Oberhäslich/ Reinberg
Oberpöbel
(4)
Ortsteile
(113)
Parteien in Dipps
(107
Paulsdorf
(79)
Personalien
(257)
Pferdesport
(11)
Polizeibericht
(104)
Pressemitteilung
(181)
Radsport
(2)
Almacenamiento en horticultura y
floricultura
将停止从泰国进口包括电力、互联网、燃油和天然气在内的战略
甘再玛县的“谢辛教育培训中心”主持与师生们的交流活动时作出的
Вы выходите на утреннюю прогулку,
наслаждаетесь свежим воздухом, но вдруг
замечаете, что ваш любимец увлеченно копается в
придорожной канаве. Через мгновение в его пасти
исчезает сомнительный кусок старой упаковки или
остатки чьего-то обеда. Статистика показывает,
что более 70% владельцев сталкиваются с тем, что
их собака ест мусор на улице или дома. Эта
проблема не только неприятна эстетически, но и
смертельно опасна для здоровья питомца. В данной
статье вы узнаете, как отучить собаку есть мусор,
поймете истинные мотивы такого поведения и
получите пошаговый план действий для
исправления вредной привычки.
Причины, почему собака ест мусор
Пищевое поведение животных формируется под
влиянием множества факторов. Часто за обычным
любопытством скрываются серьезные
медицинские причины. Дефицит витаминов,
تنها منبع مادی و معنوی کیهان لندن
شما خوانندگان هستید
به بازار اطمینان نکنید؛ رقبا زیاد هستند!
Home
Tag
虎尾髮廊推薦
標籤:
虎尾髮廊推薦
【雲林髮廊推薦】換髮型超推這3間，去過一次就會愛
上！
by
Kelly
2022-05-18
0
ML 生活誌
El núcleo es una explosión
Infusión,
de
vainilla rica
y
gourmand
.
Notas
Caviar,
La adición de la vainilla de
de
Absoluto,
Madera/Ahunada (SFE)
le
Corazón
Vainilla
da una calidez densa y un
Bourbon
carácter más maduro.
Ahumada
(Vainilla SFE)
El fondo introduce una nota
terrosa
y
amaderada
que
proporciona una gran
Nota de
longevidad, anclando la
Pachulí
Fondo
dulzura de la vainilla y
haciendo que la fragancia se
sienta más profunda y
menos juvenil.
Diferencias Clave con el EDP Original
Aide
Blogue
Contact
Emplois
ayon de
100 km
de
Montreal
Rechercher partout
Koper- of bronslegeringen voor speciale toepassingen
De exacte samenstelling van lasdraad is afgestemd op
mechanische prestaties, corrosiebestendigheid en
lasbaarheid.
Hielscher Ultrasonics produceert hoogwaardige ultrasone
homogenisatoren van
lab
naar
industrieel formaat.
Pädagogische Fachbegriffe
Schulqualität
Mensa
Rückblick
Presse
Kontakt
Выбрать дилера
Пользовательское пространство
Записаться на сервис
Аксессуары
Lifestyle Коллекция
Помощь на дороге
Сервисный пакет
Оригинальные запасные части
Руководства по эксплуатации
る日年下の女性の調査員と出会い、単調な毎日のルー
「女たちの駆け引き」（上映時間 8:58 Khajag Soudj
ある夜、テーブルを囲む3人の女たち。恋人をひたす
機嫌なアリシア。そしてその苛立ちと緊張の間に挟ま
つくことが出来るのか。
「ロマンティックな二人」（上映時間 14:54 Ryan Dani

_ _ _ _

AIM OF THE TASK -
Your task is to reproduce all the material exactly as it stands.

RESPONSE AREA -
Oberhäslich/ Reinberg
Oberpöbel
(4)
Ortsteile
(113)
Parteien in Dipps
(107
Paulsdorf
(79)
Personalien
(257)
Pferdesport
(11)
Polizeibericht
(104)
Pressemitteilung
(181)
Radsport
(2)
Almacenamiento en horticultura y
floricultura
将停止从泰国进口包括电力、互联网、燃油和天然气在内的战略
甘再玛县的“谢辛教育培训中心”主持与师生们的交流活动时作出的
Вы выходите на утреннюю прогулку,
наслаждаетесь свежим воздухом, но вдруг
замечаете, что ваш любимец увлеченно копается в
придорожной канаве. Через мгновение в его пасти
исчезает сомнительный кусок старой упаковки или
остатки чьего-то обеда. Статистика показывает,
что более 70% владельцев сталкиваются с тем, что
их собака ест мусор на улице или дома. Эта
проблема не только неприятна эстетически, но и
смертельно опасна для здоровья питомца. В данной
статье вы узнаете, как отучить собаку есть мусор,
поймете истинные мотивы такого поведения и
получите пошаговый план действий для
исправления вредной привычки.
Причины, почему собака ест мусор
Пищевое поведение животных формируется под
влиянием множества факторов. Часто за обычным
любопытством скрываются серьезные
медицинские причины. Дефицит витаминов,
تنها منبع مادی و معنوی کیهان لندن
شما خوانندگان هستید
به بازار اطمینان نکنید؛ رقبا زیاد هستند!
Home
Tag
虎尾髮廊推薦
標籤:
虎尾髮廊推薦
【雲林髮廊推薦】換髮型超推這3間，去過一次就會愛
上！
by
Kelly
2022-05-18
0
ML 生活誌
El núcleo es una explosión
Infusión,
de
vainilla rica
y
gourmand
.
Notas
Caviar,
La adición de la vainilla de
de
Absoluto,
Madera/Ahunada (SFE)
le
Corazón
Vainilla
da una calidez densa y un
Bourbon
carácter más maduro.
Ahumada
(Vainilla SFE)
El fondo introduce una nota
terrosa
y
amaderada
que
proporciona una gran
Nota de
longevidad, anclando la
Pachulí
Fondo
dulzura de la vainilla y
haciendo que la fragancia se
sienta más profunda y
menos juvenil.
Diferencias Clave con el EDP Original
Aide
Blogue
Contact
Emplois
ayon de
100 km
de
Montreal
Rechercher partout
Koper- of bronslegeringen voor speciale toepassingen
De exacte samenstelling van lasdraad is afgestemd op
mechanische prestaties, corrosiebestendigheid en
lasbaarheid.
Hielscher Ultrasonics produceert hoogwaardige ultrasone
homogenisatoren van
lab
naar
industrieel formaat.
Pädagogische Fachbegriffe
Schulqualität
Mensa
Rückblick
Presse
Kontakt
Выбрать дилера
Пользовательское пространство
Записаться на сервис
Аксессуары
Lifestyle Коллекция
Помощь на дороге
Сервисный пакет
Оригинальные запасные части
Руководства по эксплуатации
る日年下の女性の調査員と出会い、単調な毎日のルー
「女たちの駆け引き」（上映時間 8:58 Khajag Soudj
ある夜、テーブルを囲む3人の女たち。恋人をひたす
機嫌なアリシア。そしてその苛立ちと緊張の間に挟ま
つくことが出来るのか。
「ロマンティックな二人」（上映時間 14:54 Ryan Dani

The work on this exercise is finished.